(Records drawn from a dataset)
● ● ●

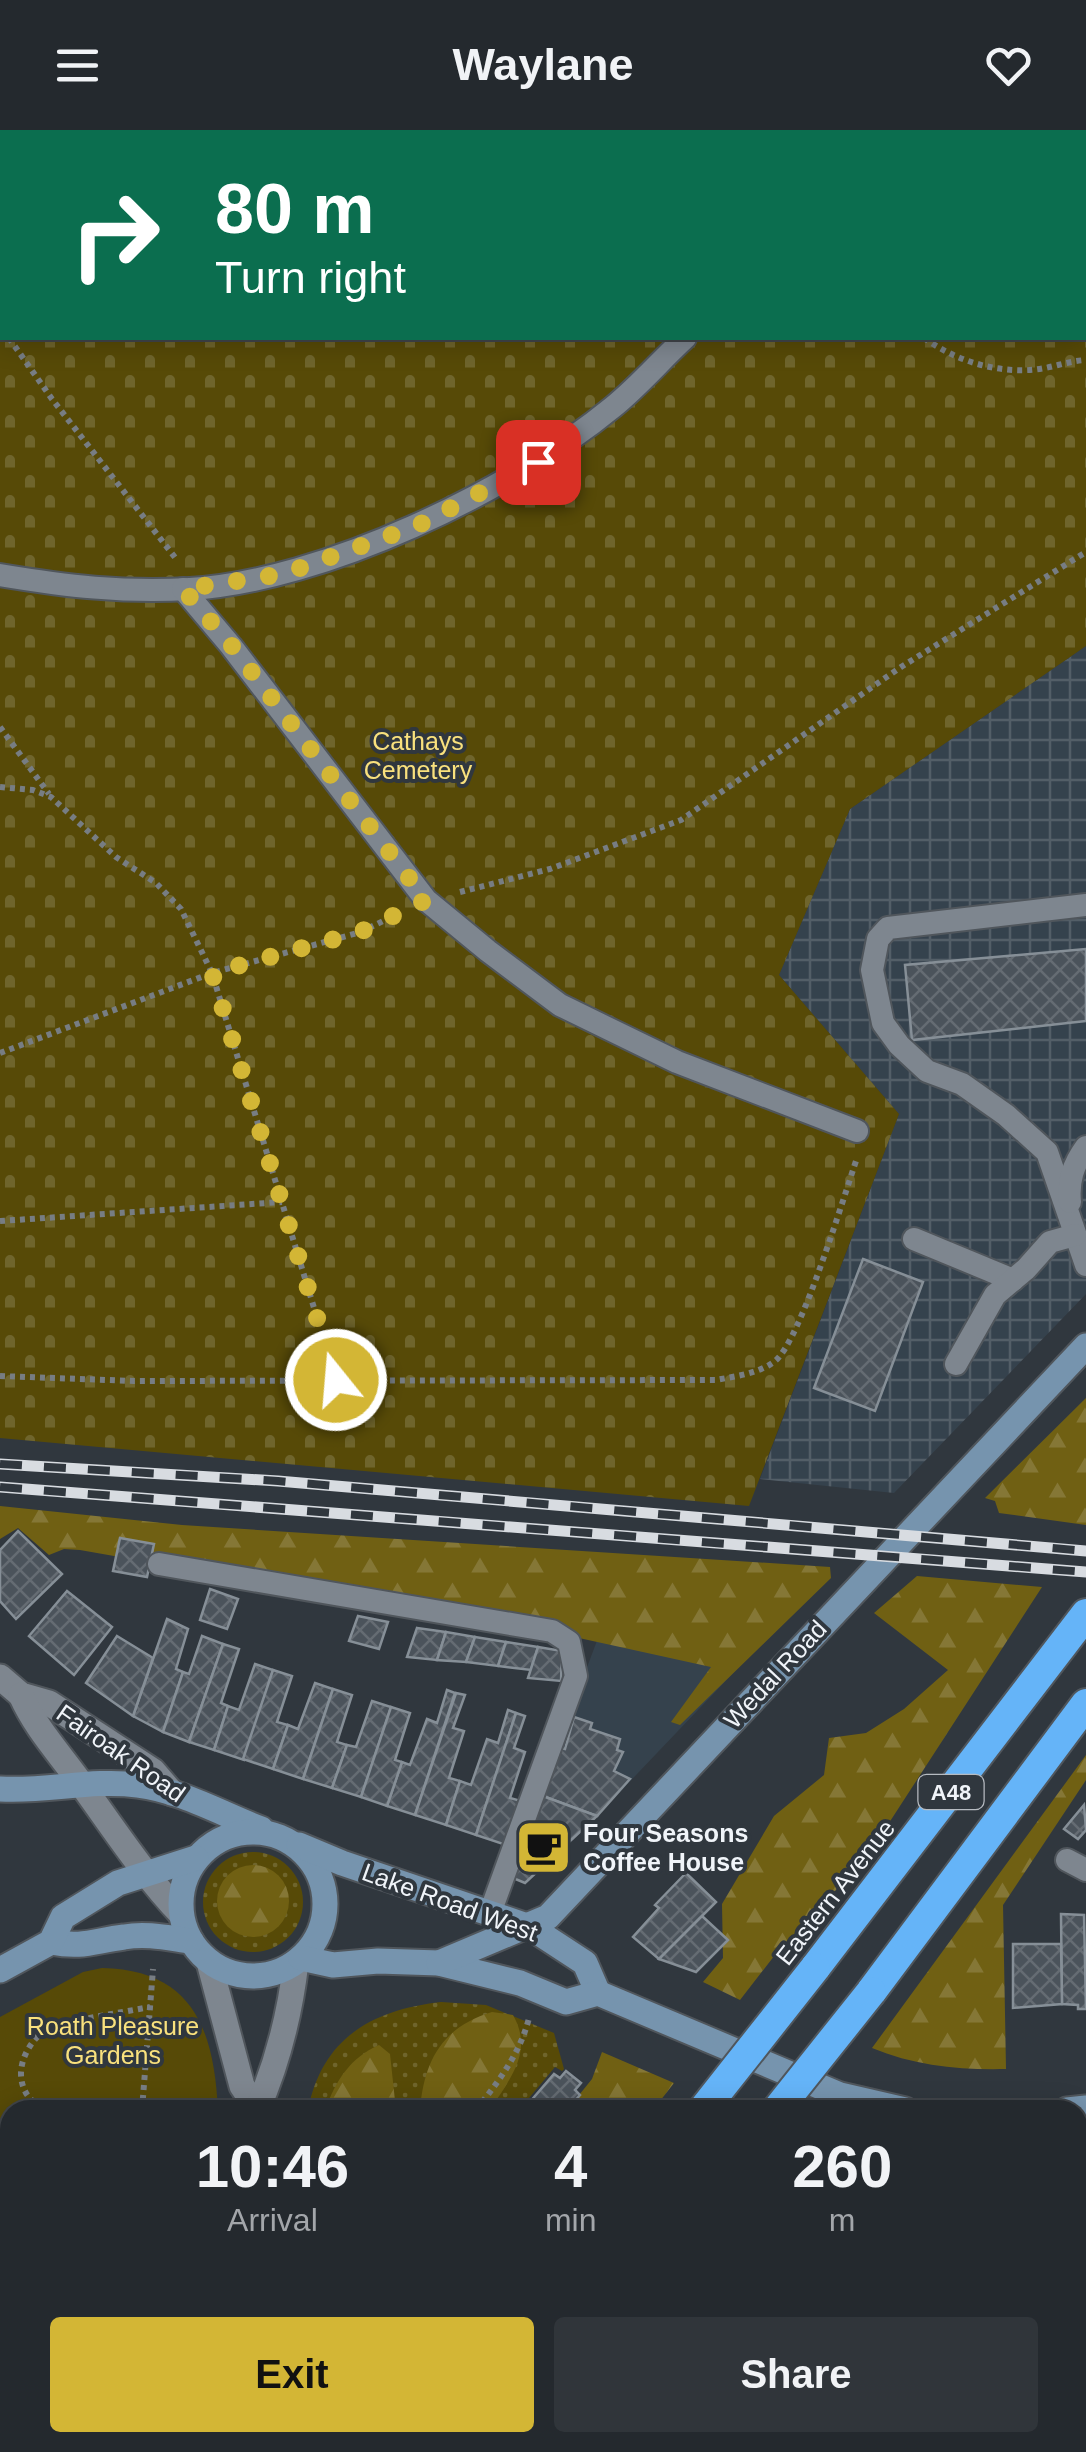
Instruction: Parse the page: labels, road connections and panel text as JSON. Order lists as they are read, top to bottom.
{
  "streets": {
    "highway": ["A48", "Eastern Avenue"],
    "street": ["Wedal Road", "Fairoak Road", "Lake Road West"]
  },
  "crossings": [
    ["Wedal Road", "Lake Road West"],
    ["Fairoak Road", "Lake Road West"]
  ],
  "parks": ["Cathays Cemetery", "Roath Pleasure Gardens"],
  "places": {
    "cafe": ["Four Seasons Coffee House"]
  },
  "page": {
    "header": "Waylane",
    "turn": ["80 m", "Turn right"],
    "eta": [
      "10:46",
      "Arrival",
      "4",
      "min",
      "260",
      "m"
    ],
    "buttons": ["Exit", "Share"]
  }
}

● ● ●

- **WORK INSTRUCTIONS**
What's needed is every record restated exactly, pictures excluded.

- **EXPECTED OUTPUT**
Instruction: Parse the page: labels, road connections and panel text as JSON. Order lists as they are read, top to bottom.
{
  "streets": {
    "highway": ["A48", "Eastern Avenue"],
    "street": ["Wedal Road", "Fairoak Road", "Lake Road West"]
  },
  "crossings": [
    ["Wedal Road", "Lake Road West"],
    ["Fairoak Road", "Lake Road West"]
  ],
  "parks": ["Cathays Cemetery", "Roath Pleasure Gardens"],
  "places": {
    "cafe": ["Four Seasons Coffee House"]
  },
  "page": {
    "header": "Waylane",
    "turn": ["80 m", "Turn right"],
    "eta": [
      "10:46",
      "Arrival",
      "4",
      "min",
      "260",
      "m"
    ],
    "buttons": ["Exit", "Share"]
  }
}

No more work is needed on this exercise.